Pedro González
Periodista
Fue el primer dirigente comunista con rostro humano, o al menos esa fue la sensación que tuve cuando lo vi en Moscú y tras seguirle y cubrir su visita a Madrid y Barcelona. El lenguaje de la Guerra Fría nos había presentado a la Unión de Repúblicas Socialistas Soviéticas (URSS) como la implacable superpotencia que aspiraba a implantar el comunismo en todo el planeta, y a sus dirigentes como adustos aparatchiks, dispuestos a que en su espacio de soberanía no entrara bocanada alguna del aire de libertad que se respiraba en Occidente.
Mijaíl Sergeievich Gorbachov rompió ese molde, no porque estuviera repentinamente fascinado por lo que sus espías le contaban y él mismo pudo contemplar del eterno gran enemigo, que no era solamente Estados Unidos, sino también el conjunto de países que conformaban la OTAN. Su contemporáneo en la Presidencia de Estados Unidos, Ronald Reagan, había decidido asestar un golpe definitivo al enfrentamiento al incrementar la carrera armamentística hasta un nivel que la URSS no era capaz de seguir. Tanto es así que su antecesor Yuri Andropov, el hombre que lo sabía todo de todos como jefe del KGB, le había dejado un informe demoledor, según el cual la URSS necesitaba urgentemente reformar por completo su industria productora de bienes de consumo, sacrificada en aras del armamento, de manera que las crecientes demandas de los ciudadanos se topaban siempre con la escasez, el racionamiento o la simple no existencia de los productos equivalentes a los que los rusos sabían eran de uso corriente en el territorio enemigo de Occidente.

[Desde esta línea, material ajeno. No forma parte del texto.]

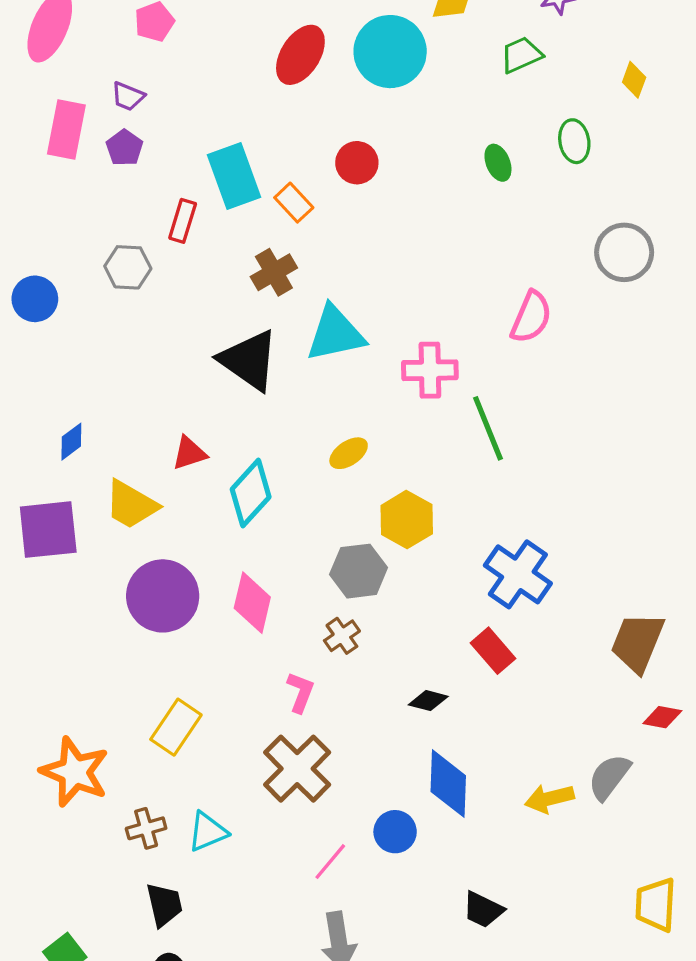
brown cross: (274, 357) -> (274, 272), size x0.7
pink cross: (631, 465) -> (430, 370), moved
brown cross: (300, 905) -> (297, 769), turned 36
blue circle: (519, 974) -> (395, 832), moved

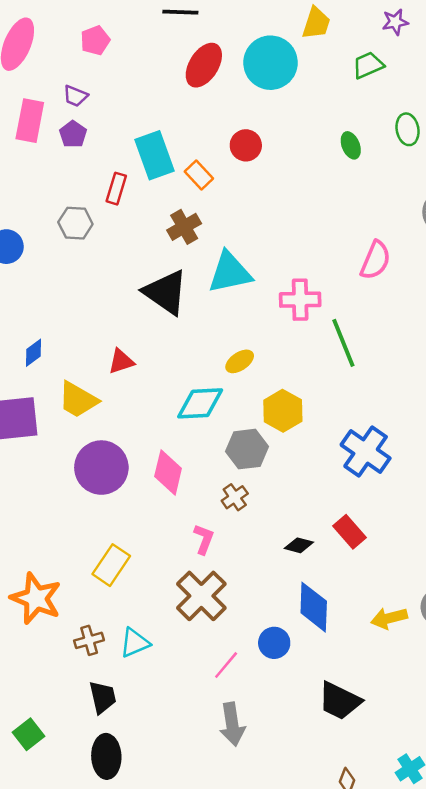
cyan diamond: (251, 493) -> (200, 403), moved, turned 45
red rectangle: (493, 651) -> (349, 532), moved
black trapezoid: (483, 910) -> (340, 701), size x1.4

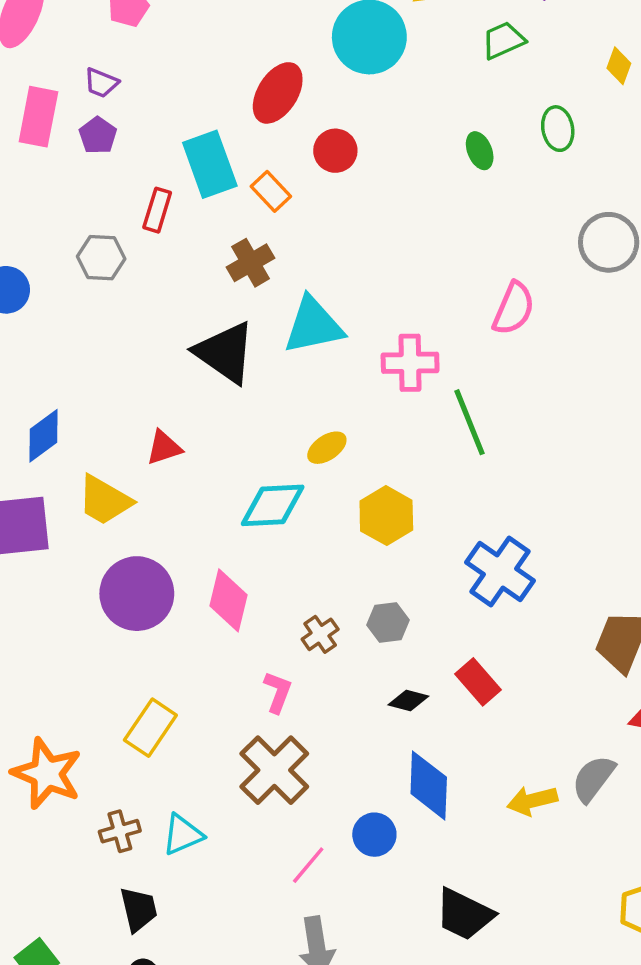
red ellipse: (204, 65) -> (278, 93), moved
blue diamond: (33, 353) -> (43, 436), size x1.4
gray hexagon: (247, 449) -> (388, 622), moved, size x0.7

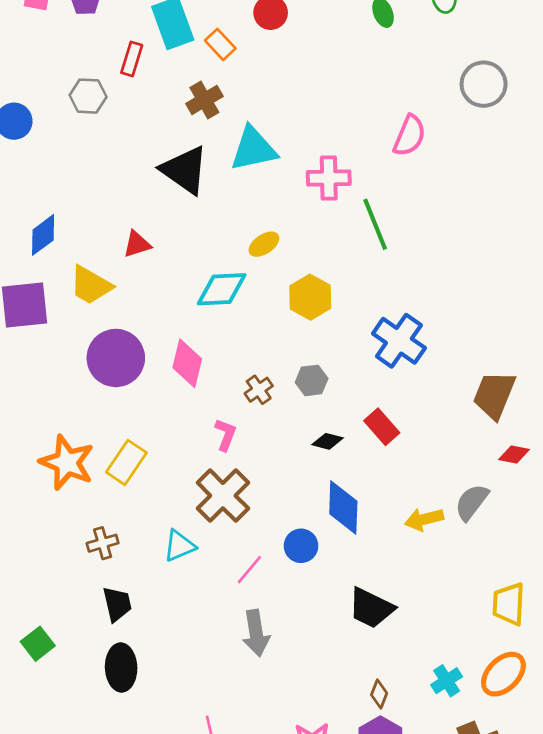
orange star: (47, 774) -> (67, 462), moved
cyan triangle: (183, 835) -> (179, 546), moved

Sea como fuere, Gorbachov dio el paso definitivo al implantar la perestroika, el conjunto de medidas reformistas, encabezadas por la apertura hacia el bloque occidental, al tiempo que se instituía una liberalización económica y una creciente transparencia informativa. Para los ciudadanos soviéticos, acostumbrados a la adustez, el secretismo, la amenaza y el castigo, con o sin motivo, la glasnost, es decir la transparencia, desató las lenguas, dio a conocer a los asombrados ciudadanos los numerosos casos de corrupción que se producían en el interior del régimen comunista, al tiempo que se multiplicaban las manifestaciones de protesta, en un primer tiempo más numerosas y ruidosas las de los partidarios de mantener las cosas como estaban, luego sobrepasadas en número e intensidad por quienes exigían una aceleración de las reformas. Serían éstos quienes acabarían imponiéndose tras constatar que Gorbachov, seguramente asustado por la dinámica de los acontecimientos, sintió la necesidad de ralentizar el proceso. No lo conseguiría y sería finalmente Boris Yeltsin el que le obligaría a dimitir enarbolando la bandera de una Rusia independiente y soberana.
Nadie es profeta en su tierra, y Gorbachov es un buen ejemplo para demostrarlo. Hoy, apenas un 7% de rusos manifiesta tener respeto por su figura. Por el contrario, en Occidente se le considera el hombre que permitió que Europa pudiera ser el conglomerado que es hoy, y pasara de la simple Comunidad Económica a la Unión Europea, con esa gran ampliación que incorporó a la práctica totalidad de los antiguos países satélites de la URSS, comenzando por los tres bálticos en la primera tacada.
Gorbachov es así el hombre que propició la reunificación de Alemania, el hombre que decidió concluir la ruinosa invasión de Afganistán, el firmante del primer Tratado Start de limitación del armamento nuclear y, en definitiva, el hombre que puso fin a la Guerra Fría. La Casa Blanca había llegado a proclamar a Ronald Reagan vencedor de esa contienda, lo que llevó a Gorbachov a reaccionar calificándolo de “arrogante”, y reclamando su papel activo en evitar la confrontación nuclear y un derramamiento de sangre, reivindicación que tuvo éxito puesto que se le concedió el Premio Nobel de la Paz en 1990.
En Rusia su figura es la del hombre que provocó el colapso de la URSS, o sea del imperio soviético, el derrumbamiento del comunismo y el artífice de las penurias que se abatieron sobre los ciudadanos, que prácticamente de la noche a la mañana vieron evaporarse sus ahorros mientras la inseguridad se apoderaba de las calles merced a una delincuencia disparada. Y, en los días que corren, también se le considera responsable de la escisión de Ucrania, convertida en la primera pieza del proyecto de Vladimir Putin de reconstrucción del imperio ruso.
El tiempo matizará seguramente estas visiones antagónicas de un hombre que en cualquier caso fue determinante en el curso de la historia de Rusia, de la Unión Europea y por ende de todo el planeta.